[Saved entries]
▬▬▬▬▬▬▬▬▬▬

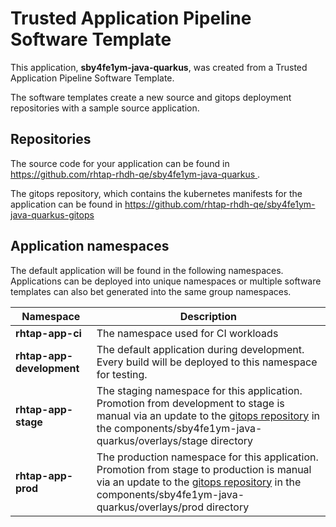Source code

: # Trusted Application Pipeline Software Template

This application, **sby4fe1ym-java-quarkus**, was created from a Trusted Application Pipeline Software Template.

The software templates create a new source and gitops deployment repositories with a sample source application. 

## Repositories

The source code for your application can be found in [https://github.com/rhtap-rhdh-qe/sby4fe1ym-java-quarkus ](https://github.com/rhtap-rhdh-qe/sby4fe1ym-java-quarkus ).
 
The gitops repository, which contains the kubernetes manifests for the application can be found in 
[https://github.com/rhtap-rhdh-qe/sby4fe1ym-java-quarkus-gitops ](https://github.com/rhtap-rhdh-qe/sby4fe1ym-java-quarkus-gitops ) 

## Application namespaces 

The default application will be found in the following namespaces. Applications can be deployed into unique namespaces or multiple software templates can also bet generated into the same group namespaces.  

|  Namespace   |  Description   |  
| -------- | -------- |
| **rhtap-app-ci** | The namespace used for CI workloads |
| **rhtap-app-development** | The default application during development. Every build will be deployed to this namespace for testing. |
| **rhtap-app-stage** | The staging namespace for this application. Promotion from development to stage is manual via an update to the [gitops repository](https://github.com/rhtap-rhdh-qe/sby4fe1ym-java-quarkus-gitops ) in the components/sby4fe1ym-java-quarkus/overlays/stage directory |
| **rhtap-app-prod** | The production namespace for this application. Promotion from stage to production is manual via an update to the [gitops repository](https://github.com/rhtap-rhdh-qe/sby4fe1ym-java-quarkus-gitops ) in the components/sby4fe1ym-java-quarkus/overlays/prod directory |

▬▬▬▬▬▬▬▬▬▬

:: Exercise aim ::
Every line above that holds the string "rhtap" should be copied out.

:: Reply to the task ::
The source code for your application can be found in [https://github.com/rhtap-rhdh-qe/sby4fe1ym-java-quarkus ](https://github.com/rhtap-rhdh-qe/sby4fe1ym-java-quarkus ).
[https://github.com/rhtap-rhdh-qe/sby4fe1ym-java-quarkus-gitops ](https://github.com/rhtap-rhdh-qe/sby4fe1ym-java-quarkus-gitops ) 
| **rhtap-app-ci** | The namespace used for CI workloads |
| **rhtap-app-development** | The default application during development. Every build will be deployed to this namespace for testing. |
| **rhtap-app-stage** | The staging namespace for this application. Promotion from development to stage is manual via an update to the [gitops repository](https://github.com/rhtap-rhdh-qe/sby4fe1ym-java-quarkus-gitops ) in the components/sby4fe1ym-java-quarkus/overlays/stage directory |
| **rhtap-app-prod** | The production namespace for this application. Promotion from stage to production is manual via an update to the [gitops repository](https://github.com/rhtap-rhdh-qe/sby4fe1ym-java-quarkus-gitops ) in the components/sby4fe1ym-java-quarkus/overlays/prod directory |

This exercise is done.